▶ ASSIGNMENT:
Please state the number of lines in the listing that contain the word "back", and nothing else.

▶ MATERIAL FOR THE TASK:
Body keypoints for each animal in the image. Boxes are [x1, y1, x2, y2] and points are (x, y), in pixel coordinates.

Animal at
--
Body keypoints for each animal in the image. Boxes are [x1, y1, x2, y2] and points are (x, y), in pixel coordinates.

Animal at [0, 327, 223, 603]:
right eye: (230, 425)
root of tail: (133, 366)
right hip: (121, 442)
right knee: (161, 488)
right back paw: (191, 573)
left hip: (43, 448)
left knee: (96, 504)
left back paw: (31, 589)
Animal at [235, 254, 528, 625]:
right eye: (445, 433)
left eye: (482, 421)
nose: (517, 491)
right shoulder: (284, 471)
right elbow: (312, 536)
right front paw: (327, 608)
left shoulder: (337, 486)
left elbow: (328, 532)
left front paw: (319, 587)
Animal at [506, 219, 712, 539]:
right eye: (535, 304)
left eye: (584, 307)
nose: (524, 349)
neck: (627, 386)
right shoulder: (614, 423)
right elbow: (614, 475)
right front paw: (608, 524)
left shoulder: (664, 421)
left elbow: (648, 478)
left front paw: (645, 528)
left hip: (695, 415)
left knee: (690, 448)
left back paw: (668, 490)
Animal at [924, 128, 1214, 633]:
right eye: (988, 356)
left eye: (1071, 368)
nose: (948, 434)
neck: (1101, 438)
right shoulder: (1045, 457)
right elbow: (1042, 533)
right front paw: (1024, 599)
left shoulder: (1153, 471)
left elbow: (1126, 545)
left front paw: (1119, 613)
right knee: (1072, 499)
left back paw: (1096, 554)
* * *
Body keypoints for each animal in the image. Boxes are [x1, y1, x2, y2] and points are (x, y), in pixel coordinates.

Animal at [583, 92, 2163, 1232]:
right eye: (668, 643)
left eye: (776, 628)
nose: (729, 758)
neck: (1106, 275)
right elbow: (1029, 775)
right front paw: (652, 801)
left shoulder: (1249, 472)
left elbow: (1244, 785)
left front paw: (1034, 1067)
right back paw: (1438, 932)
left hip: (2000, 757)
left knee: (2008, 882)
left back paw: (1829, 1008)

▶ WRITTEN SOLUTION:
6